Pushed into a corner by the free-for-all of transfers and athlete endorsement deals, big-time college sports is finally talking openly about something it previously tried to hide:

Coaches and athletic departments aren’t primarily here to develop young people and help them reach their full potential as athletes, students, men, or women. They need to win and win now. If you can’t help them on game day – you’re gone.

Colorado coach Deion Sanders said it point-blank Saturday when asked about an offensive line that left his son and quarterback, Shedeur, to absorb seven sacks in a lopsided loss to UCLA. “The big picture, you go get new linemen,” Sanders said. “That’s the picture, and I’m gonna paint if perfectly.”

In other words: You can’t block that pass rush? I’ll find someone who can, while you find your way into the transfer portal.

There was a fair amount of pearl-clutching over Sanders’ remark. But I give Sanders credit for being honest about something coaches have done quietly since the days of leather helmets. Now, it’s out in the open, a byproduct of college athletes having more power over where they play and how they’re compensated.

Sanders, as usual, is surfing the front wave of the transformation of college sports. Last spring, on his first day at Colorado, he directed the players he inherited toward the transfer portal and said, “go ahead and jump in.” Only 10 players stayed; 86 new guys arrived. As the season approached, Sanders questioned those who criticized his methods: “I don’t think you got to have unity whatsoever,” Sanders said. “You got to have good players.”

Fair enough. Players can transfer almost at will now, so coaches can’t be blamed for going out and getting short-term talent, rather than developing it over the course of four or five years. But Saturday was a turning point. Coaches were talking about getting better players in the middle of the season, while still coaching the guys they have right now.

That’s basically what Pitt coach Pat Narduzzi said after the Panthers got waxed 58-7 by Notre Dame: “You lose a lot of good players a year ago, you think as a coach you’re gonna replace them,” Narduzzi said. “We obviously haven’t.”

Pitt coach Pat Narduzzi watches from the sideline during the game against the Notre Dame Fighting Irish at Notre Dame Stadium on Oct. 28 in South Bend, Indiana.

Quinn Harris/Getty Images

We can argue about what Narduzzi meant by “replace,” or how much blame he placed on himself relative to his team.

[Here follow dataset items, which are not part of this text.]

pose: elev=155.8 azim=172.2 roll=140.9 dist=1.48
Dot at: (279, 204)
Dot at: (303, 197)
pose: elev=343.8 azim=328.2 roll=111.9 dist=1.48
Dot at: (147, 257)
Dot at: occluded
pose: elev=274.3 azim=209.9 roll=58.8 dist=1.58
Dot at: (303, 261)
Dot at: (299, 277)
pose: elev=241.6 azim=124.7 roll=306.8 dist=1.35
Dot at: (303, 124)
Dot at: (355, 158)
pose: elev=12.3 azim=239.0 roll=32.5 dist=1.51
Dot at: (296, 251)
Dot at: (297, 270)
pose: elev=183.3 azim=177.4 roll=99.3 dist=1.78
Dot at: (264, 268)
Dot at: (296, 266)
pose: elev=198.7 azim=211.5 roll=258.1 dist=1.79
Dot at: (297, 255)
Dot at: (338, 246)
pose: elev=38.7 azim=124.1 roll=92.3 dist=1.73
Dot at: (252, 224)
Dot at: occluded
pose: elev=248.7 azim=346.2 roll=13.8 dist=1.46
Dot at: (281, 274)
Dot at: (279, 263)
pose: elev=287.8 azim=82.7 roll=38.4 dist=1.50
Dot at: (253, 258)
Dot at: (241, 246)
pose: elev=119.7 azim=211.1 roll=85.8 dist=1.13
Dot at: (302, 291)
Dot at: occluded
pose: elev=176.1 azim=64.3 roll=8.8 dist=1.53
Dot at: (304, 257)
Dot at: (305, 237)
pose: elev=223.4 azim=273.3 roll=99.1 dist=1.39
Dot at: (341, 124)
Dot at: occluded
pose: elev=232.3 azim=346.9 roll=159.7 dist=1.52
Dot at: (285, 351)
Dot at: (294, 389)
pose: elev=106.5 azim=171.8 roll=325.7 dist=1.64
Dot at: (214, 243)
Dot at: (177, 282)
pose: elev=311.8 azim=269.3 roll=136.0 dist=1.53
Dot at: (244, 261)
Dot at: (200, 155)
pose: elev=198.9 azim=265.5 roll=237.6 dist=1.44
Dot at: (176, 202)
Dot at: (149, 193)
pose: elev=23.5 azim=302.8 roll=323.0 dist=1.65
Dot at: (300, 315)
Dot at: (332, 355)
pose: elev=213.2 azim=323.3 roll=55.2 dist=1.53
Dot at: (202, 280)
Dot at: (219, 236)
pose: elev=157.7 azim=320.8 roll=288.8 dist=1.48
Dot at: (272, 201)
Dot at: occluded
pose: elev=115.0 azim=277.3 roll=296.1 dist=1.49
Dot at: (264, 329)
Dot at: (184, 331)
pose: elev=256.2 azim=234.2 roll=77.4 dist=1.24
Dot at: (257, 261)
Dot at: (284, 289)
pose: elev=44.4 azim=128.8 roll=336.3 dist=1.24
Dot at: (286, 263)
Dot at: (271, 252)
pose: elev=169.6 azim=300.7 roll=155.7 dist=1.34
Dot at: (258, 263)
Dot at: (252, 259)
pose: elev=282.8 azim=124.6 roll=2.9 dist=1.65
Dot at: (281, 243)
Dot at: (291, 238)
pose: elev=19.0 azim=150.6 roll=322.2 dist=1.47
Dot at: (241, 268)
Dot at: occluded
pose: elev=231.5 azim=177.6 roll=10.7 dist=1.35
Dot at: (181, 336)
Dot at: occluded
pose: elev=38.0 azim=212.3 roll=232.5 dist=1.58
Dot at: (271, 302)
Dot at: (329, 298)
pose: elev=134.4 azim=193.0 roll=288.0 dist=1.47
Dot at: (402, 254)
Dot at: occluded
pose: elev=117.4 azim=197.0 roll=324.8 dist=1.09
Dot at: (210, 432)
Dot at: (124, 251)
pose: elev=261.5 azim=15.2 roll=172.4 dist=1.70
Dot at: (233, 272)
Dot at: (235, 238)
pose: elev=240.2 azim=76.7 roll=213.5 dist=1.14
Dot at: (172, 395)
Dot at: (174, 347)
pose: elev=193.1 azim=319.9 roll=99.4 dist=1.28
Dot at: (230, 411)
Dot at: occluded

What is clear, though, is how openly the need for “better” players is being acknowledged, and even expected. Since teams can now purchase athletes using name, image and likeness money, recruiting has turned from talent identification and development into an exercise in budget, sales and marketing.

This contradicts the claim put forth by the university presidents, athletic directors and commissioners of the major conferences that athletes are first and foremost students – not employees in a money-making enterprise.

Oh, word? A student with a C grade-point average won’t get expelled from Pitt, but a C performance on defense can get him transferred. You don’t want to be a Travelpro-value tailback in Coach Prime’s offense – he likes Louis Vuitton.

Quiet as kept, Division 1 athletic scholarships are still granted on a year-by-year basis. In the past, most coaches resisted kicking kids to the curb strictly because of performance. When they did cut them loose, coaches often found another school where an athlete could play. Deciding to revoke a scholarship because the player wasn’t as good as the coach had thought he would be – that was considered a bad look, and inconsistent with the alleged higher purpose of education.

Now that the transactional nature of college sports is more apparent, taking back scholarships doesn’t look quite so bad.

Ever since big TV money started flowing into college sports, institutions have tried to prevent athletes from sharing the profits. One of their central arguments is that college sports are different from the pros because sports are just one part of a young person’s college experience. Athletics was portrayed as one part of a well-rounded education that ushers a young woman or man into adulthood under the firm but nurturing supervision of a parental coach figure.

That might still be the case at, say, Division II Pitt-Johnstown. At Pitt, Narduzzi doesn’t need well-rounded student-athletes. He needs a better quarterback.

Coincidentally, so do the Pittsburgh Steelers. If the Pitt Panthers can go out this offseason and sign a new quarterback, and he’s paid for his services, how much different are they from the Steelers? That distinction is crumbling Saturday by Saturday as college coaches – consciously or not – discuss their new reality.

Back in 2020, in what seems like a prehistoric era before NIL and transfers, former Georgetown basketball coach John Thompson saw this future coming. Thompson became a legend for, among other things, making sure that his players graduated. Along with his reverence for education, he also was one of the first prominent coaches to publicly call for players to be paid. And he asked the question that we are now being forced to answer:

“If we are basically hiring kids to play college sports, does that mean we can fire them, too?”